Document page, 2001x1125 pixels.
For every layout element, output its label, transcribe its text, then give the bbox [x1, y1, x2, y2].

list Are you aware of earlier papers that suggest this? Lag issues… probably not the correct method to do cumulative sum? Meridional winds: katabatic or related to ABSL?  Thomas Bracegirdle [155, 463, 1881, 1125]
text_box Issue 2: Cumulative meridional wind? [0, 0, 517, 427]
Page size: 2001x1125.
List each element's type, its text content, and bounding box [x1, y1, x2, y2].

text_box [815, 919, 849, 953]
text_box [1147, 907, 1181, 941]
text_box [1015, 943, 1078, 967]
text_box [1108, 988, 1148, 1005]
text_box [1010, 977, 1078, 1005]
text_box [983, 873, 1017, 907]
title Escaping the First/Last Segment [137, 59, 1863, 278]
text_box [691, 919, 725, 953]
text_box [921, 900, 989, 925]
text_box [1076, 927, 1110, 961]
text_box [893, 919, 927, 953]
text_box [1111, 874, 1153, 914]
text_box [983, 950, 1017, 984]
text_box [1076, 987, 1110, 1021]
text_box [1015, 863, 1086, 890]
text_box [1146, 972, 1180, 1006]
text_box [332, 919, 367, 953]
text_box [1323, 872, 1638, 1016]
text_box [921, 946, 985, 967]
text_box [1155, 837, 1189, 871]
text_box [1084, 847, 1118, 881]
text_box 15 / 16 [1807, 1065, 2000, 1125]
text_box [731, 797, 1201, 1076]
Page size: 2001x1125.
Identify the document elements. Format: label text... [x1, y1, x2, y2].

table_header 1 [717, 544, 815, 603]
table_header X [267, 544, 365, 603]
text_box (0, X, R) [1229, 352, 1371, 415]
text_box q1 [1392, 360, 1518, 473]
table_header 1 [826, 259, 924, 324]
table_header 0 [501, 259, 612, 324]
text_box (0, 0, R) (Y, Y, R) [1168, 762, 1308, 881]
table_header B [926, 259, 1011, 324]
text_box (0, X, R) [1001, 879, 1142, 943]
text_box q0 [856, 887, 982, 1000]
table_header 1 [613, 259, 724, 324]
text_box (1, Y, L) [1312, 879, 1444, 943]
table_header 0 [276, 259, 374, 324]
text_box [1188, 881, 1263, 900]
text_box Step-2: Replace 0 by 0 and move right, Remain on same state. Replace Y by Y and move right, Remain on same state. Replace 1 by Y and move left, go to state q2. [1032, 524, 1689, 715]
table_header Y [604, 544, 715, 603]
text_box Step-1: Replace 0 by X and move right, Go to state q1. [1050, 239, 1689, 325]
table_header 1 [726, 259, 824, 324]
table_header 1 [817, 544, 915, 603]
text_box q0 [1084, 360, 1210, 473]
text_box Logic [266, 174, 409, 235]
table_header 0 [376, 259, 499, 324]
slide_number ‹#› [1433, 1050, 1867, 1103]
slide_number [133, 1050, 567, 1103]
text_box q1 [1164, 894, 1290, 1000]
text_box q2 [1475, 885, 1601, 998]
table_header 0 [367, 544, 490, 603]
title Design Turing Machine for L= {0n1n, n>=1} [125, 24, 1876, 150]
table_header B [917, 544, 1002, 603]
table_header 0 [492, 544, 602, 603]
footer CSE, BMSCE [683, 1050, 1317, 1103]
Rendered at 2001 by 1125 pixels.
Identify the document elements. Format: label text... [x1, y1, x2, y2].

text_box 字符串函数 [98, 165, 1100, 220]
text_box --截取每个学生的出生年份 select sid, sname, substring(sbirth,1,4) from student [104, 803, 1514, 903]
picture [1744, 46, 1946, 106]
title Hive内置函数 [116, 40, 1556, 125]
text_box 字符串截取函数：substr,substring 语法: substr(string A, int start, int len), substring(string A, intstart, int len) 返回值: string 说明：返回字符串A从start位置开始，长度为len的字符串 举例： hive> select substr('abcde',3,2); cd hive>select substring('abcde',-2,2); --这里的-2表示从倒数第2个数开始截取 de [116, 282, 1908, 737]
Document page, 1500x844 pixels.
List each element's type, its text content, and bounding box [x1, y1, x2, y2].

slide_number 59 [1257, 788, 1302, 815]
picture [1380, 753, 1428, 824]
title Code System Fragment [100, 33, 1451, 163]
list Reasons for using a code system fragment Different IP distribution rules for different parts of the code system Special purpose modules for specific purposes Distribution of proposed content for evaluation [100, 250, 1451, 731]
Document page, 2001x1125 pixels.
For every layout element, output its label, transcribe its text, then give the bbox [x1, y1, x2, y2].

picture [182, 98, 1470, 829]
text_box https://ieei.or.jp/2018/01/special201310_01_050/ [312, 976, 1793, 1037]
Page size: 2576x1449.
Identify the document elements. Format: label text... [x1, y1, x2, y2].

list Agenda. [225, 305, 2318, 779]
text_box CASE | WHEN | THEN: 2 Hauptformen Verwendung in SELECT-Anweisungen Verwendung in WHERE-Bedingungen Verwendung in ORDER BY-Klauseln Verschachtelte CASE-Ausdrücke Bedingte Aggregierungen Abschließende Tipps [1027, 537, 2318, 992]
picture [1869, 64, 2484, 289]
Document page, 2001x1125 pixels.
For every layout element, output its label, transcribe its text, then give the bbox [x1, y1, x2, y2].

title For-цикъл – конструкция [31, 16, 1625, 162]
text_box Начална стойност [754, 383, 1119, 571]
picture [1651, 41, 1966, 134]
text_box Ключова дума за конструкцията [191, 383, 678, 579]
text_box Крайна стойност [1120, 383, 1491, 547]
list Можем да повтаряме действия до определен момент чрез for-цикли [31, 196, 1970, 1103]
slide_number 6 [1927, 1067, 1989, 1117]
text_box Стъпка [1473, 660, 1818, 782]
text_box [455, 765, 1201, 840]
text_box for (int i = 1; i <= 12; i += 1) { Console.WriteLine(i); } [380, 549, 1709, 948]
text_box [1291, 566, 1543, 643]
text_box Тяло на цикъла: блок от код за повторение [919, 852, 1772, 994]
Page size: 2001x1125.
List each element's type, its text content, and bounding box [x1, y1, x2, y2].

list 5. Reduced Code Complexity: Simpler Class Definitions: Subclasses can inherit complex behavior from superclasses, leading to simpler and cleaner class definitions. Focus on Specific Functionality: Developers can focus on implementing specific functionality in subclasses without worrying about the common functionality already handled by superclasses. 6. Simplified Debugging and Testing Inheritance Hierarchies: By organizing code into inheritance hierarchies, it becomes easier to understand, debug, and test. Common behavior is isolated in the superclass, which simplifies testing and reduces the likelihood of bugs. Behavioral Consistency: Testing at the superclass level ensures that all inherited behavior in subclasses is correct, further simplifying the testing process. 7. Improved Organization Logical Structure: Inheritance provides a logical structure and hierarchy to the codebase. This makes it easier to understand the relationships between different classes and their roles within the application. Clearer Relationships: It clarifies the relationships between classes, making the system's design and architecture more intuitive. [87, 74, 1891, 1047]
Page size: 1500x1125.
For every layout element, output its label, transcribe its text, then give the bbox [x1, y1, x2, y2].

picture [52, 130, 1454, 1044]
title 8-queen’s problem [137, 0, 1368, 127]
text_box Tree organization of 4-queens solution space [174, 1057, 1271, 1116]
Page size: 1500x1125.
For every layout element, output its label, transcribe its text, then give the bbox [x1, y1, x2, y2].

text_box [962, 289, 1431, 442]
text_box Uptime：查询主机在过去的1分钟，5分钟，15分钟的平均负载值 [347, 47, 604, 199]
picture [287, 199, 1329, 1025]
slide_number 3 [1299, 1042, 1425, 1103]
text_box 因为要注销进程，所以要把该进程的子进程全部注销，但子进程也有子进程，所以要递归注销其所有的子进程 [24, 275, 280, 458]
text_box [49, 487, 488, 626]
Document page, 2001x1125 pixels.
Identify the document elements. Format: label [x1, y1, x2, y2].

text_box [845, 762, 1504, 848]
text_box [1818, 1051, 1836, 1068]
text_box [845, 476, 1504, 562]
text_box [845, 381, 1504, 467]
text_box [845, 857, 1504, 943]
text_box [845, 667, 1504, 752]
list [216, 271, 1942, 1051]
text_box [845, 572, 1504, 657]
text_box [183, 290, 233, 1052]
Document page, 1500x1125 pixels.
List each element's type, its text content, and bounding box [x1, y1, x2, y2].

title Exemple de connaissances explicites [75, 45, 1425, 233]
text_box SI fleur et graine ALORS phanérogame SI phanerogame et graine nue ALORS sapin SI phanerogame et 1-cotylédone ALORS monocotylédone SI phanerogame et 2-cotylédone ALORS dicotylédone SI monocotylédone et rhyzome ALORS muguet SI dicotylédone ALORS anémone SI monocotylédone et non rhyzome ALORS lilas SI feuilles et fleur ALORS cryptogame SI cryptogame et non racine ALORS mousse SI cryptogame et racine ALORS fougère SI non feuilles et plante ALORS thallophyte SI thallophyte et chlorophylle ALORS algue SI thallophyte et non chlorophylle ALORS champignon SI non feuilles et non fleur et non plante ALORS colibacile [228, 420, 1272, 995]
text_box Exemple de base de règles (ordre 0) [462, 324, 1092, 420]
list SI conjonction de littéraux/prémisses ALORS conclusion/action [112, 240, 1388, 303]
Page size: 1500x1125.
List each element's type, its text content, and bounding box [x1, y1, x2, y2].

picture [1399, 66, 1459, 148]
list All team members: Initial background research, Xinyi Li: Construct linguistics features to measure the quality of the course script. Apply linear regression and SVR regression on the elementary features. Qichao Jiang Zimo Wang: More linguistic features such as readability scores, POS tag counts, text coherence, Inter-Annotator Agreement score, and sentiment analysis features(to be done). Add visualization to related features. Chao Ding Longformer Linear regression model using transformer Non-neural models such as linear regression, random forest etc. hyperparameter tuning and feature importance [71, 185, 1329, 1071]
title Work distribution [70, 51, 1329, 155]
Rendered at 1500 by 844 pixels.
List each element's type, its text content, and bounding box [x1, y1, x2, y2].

---*---

What is required
Copy out every line of the data where the word "Rendered" occurs.

Task result
Rendered at 2001 by 1125 pixels.
Rendered at 1500 by 844 pixels.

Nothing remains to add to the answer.